NEW YORK (CBSNewYork) -- An overwhelming majority of L train riders prefer that the line be closed entirely for 18 months to repair damage caused by Superstorm Sandy, according to a new survey.

Of the 350 riders surveyed by the Riders Alliance, 77 percent said they prefer the shorter, complete closure over the longer three-year partial shutdown that would drastically reduce service, CBS2 reported.

The Metropolitan Transportation Authority has been trying to decide which of the two options it will inflict on riders who rely on the L train to get across the East River.
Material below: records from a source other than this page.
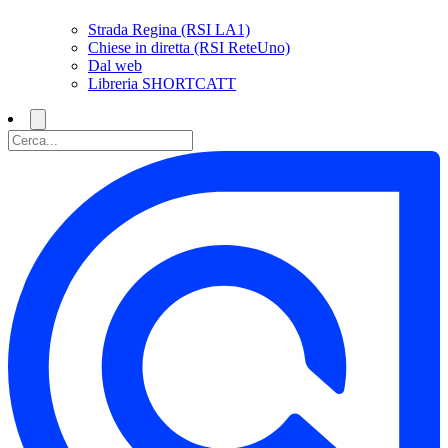
Strada Regina (RSI LA1)
Chiese in diretta (RSI ReteUno)
Dal web
Libreria SHORTCATT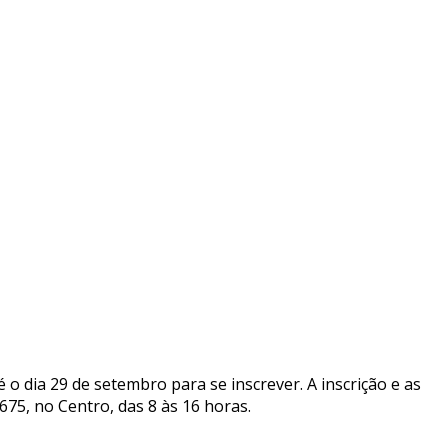
o dia 29 de setembro para se inscrever. A inscrição e as
75, no Centro, das 8 às 16 horas.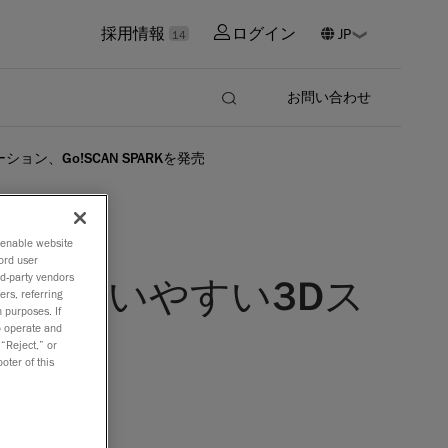
採用情報
ログイン
14
お問い合わせ
ン、Go!SCAN SPARKを発売
o enable website
ord user
rd-party vendors
極めて使いやすい3Dス
ers, referring
 purposes. If
売
to operate and
 “Reject,” or
oter of this
に最適の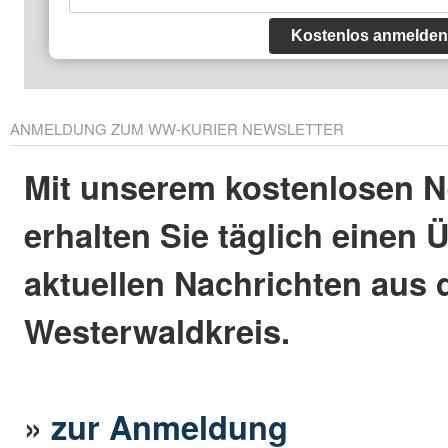
Kostenlos anmelden
ANMELDUNG ZUM WW-KURIER NEWSLETTER
Mit unserem kostenlosen N
erhalten Sie täglich einen 
aktuellen Nachrichten aus
Westerwaldkreis.
»
zur Anmeldung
Work is slated to begin in 2019.

The subway tunnel beneath the East River is the lone connection between neighborhoods in Brooklyn, including Williamsburg and Bushwick, and the 14th Street corridor in Manhattan.

Manhattan Borough President Gale Brewer is worried about the impact, WCBS 880's Marla Diamond reported.

"You always think about the commuter, the visitor but you forget about the business," she said. "What about the business?"

Kate Slevin of the Regional Plant Association said shutdown alternatives should put mass transit before vehicles.

"For example, 14th Street could become reserved for buses, pedestrians and bikes and the Williamsburg Bridge could offer dedicated bike and bus ways," she said.

In January, the Straphangers Campaign said losing the L train would be tougher than when the Montague Tunnel was out of service for R train repairs because there were more alternatives.